About 7 in 10 Americans at least sometimes consider the environmental impacts of the products they purchase when shopping, per the latest “Green Gap Trend Tracker” [download page] from Cone Communications. But, they might companies to tone it down just a bit when it comes to their “green” messaging: 48% say they are overwhelmed by the amount of environmental messages they hear and see. That percentage hasn’t dropped much from 2008, either, when it stood at 52%.
Something else holding steady over the years: consumer skepticism regarding environmental messaging by companies. Only 46% trust companies to tell them the truth, up slightly from 44% last year, and roughly on par with 2008 (47%). And they remain just as likely to punish companies for misleading claims: 78% would stop buying the product, relatively unchanged from 77% last year.
Consumers are holding companies to higher standards this year, though. 69% said it is okay if a company is not environmentally perfect, as long as it is honest about its environmental efforts. That represents an 8% drop from last year, when three-quarters of respondents were that forgiving.
- 63% of respondents understand the environmental terms companies use in their advertising, but 71% wish companies would do a better job helping them understand the environmental terms they use to talk about their products and services. Both are unchanged from last year.

+--

**WORK ORDER 1**
Answer each question about the text on consumer views of green marketing:
(a) What percentage of respondents say they are overwhelmed by the amount of environmental messages they hear and see?
(b) What percentage trust companies to tell them the truth about environmental matters?
(c) What percentage wish companies would do a better job helping them understand the environmental terms they use?
**WORK ORDER 2**
Write the next part of the text on consumer views of green marketing, picking up after its final sentence.
The lines that come after this point are not needed.

Dataset entries

+--

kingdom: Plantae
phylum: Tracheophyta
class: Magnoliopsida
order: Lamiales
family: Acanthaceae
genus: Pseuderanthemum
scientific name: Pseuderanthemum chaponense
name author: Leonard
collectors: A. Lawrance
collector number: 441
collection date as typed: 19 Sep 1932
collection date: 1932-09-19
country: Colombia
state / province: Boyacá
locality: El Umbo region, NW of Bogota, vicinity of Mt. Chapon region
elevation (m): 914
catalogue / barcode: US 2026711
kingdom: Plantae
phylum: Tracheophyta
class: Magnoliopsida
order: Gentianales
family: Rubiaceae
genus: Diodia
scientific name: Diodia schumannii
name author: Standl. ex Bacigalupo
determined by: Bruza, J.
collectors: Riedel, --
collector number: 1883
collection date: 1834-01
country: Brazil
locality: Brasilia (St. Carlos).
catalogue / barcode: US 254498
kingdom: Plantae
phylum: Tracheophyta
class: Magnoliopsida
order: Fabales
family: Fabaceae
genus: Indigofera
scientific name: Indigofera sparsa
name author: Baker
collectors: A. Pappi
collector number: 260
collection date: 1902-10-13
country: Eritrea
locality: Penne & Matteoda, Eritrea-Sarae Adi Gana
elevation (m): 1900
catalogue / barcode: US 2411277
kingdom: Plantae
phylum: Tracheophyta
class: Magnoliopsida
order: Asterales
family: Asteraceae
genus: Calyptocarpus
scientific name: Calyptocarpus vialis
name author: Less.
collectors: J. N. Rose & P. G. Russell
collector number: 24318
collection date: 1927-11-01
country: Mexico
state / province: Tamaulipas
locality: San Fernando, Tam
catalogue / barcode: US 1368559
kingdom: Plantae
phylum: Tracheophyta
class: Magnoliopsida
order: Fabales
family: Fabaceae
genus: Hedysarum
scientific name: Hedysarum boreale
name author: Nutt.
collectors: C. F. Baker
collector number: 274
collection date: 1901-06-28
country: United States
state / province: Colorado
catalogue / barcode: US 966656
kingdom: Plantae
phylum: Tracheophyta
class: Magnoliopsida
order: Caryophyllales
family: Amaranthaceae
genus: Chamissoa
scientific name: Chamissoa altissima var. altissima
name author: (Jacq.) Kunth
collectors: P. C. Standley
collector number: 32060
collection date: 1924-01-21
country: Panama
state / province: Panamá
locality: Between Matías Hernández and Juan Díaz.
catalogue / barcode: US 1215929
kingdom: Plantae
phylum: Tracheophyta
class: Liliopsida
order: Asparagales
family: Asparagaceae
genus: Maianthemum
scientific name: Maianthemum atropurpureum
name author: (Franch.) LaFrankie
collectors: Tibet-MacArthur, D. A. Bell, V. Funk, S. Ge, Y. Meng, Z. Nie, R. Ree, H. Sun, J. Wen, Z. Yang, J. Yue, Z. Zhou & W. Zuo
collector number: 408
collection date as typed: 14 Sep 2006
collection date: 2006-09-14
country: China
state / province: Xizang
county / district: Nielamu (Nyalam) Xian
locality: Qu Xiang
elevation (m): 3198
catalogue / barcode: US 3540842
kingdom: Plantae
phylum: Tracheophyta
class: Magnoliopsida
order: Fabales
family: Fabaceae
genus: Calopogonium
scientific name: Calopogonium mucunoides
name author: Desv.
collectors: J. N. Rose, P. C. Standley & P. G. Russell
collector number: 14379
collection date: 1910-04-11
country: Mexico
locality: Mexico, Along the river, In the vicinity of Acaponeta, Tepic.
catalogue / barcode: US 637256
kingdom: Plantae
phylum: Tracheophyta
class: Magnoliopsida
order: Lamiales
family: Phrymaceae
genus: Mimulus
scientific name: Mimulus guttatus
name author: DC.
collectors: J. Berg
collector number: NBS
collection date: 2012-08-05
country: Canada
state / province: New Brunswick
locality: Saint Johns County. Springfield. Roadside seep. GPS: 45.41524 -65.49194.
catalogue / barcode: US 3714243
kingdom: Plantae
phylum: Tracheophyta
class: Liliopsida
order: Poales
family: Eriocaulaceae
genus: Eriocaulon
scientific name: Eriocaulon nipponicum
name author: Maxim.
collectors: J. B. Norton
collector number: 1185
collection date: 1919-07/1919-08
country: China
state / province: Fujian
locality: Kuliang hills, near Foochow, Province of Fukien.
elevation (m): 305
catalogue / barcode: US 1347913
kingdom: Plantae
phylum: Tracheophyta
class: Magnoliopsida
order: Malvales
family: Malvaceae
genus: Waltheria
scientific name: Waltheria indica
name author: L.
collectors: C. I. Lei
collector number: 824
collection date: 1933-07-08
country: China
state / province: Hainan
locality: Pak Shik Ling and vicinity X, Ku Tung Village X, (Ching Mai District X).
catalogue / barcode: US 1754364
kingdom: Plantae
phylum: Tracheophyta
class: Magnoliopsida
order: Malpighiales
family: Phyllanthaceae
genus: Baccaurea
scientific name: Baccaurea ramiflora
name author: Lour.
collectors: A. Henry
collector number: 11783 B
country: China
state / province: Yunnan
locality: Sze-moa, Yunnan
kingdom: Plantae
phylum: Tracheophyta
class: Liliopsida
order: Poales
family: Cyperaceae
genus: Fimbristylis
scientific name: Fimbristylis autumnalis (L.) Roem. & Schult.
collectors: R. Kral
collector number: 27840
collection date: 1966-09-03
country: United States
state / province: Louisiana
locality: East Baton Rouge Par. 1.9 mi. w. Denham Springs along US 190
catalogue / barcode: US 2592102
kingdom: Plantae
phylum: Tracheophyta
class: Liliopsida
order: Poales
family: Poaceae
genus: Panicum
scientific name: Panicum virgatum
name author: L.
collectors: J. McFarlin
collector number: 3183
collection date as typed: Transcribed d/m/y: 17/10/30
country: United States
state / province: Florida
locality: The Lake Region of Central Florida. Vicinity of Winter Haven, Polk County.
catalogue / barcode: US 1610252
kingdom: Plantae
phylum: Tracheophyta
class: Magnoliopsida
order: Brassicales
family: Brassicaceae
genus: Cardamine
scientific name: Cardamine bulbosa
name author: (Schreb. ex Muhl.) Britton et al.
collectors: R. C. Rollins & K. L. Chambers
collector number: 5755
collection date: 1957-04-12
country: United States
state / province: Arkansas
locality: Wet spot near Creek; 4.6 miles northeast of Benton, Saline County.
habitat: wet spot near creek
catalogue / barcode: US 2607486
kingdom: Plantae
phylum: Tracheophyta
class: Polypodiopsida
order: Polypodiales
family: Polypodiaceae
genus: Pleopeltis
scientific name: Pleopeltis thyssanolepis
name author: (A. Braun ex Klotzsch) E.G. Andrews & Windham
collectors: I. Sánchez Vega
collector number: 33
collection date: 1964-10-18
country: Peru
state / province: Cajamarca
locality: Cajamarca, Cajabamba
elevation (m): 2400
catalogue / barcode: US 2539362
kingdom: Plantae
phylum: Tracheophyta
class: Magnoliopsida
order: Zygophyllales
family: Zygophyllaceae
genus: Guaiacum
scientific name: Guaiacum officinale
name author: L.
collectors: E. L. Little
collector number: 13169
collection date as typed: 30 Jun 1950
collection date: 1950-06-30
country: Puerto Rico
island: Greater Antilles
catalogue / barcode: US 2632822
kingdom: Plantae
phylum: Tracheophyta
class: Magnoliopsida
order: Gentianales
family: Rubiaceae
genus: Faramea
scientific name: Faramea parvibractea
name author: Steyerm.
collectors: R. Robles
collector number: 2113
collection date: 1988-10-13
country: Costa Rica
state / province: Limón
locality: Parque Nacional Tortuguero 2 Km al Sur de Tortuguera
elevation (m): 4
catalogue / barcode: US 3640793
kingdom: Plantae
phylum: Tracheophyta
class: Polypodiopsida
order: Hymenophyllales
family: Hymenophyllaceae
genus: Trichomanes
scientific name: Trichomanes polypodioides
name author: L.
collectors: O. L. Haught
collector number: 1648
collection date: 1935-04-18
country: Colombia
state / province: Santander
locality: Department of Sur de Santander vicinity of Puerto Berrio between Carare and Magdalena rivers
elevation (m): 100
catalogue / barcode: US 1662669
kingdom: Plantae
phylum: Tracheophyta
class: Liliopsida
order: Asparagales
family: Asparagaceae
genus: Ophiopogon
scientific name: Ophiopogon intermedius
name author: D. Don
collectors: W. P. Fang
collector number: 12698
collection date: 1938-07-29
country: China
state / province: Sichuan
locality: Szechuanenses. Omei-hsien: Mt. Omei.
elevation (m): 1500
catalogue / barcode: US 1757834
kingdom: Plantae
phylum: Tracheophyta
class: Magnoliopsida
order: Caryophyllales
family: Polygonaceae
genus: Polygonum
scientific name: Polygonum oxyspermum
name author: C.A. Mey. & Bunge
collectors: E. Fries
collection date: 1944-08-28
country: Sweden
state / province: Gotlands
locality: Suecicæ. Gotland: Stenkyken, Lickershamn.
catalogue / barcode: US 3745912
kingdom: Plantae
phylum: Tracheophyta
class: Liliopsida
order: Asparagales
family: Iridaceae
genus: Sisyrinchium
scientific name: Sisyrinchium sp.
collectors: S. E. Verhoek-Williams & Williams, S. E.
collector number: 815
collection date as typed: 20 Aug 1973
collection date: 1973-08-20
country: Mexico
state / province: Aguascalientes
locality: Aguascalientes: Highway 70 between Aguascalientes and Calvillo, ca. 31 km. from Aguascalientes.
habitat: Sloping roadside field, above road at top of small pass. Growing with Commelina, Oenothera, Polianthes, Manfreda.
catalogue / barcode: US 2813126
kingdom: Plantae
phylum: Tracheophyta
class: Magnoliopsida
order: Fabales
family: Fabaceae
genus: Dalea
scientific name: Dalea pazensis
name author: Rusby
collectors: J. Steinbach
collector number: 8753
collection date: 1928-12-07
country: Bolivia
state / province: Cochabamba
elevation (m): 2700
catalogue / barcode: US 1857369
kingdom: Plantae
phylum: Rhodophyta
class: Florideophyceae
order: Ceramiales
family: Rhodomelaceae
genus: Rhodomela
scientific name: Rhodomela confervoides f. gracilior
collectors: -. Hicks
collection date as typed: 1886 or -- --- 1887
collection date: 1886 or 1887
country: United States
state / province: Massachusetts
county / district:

+--

**TASK OUTPUT 1**
(a) 48%
(b) 46%
(c) 71%

**TASK OUTPUT 2**
- 45% actively seek out environmental information about the products they buy.
- When they see a product advertised as “green” or “environmentally friendly,” about 1 in 10 Americans don’t believe it means anything. Most commonly, though, they believe it means it has a positive (beneficial) impact on the environment (40%). Only about one-quarter correctly believe it means that a product has a lighter impact than other similar products (22%), or less impact than it used to (2%).
About the Data: The 2013 Cone Communications Green Gap Trend Tracker presents the findings of an online survey conducted March 7-10, 2013 by ORC International among a demographically representative sample of 1,068 adults, comprising 552 men and 516 women 18 years of age and older. The margin of error associated with a sample of this size is Â± 3% at a 95% level of confidence.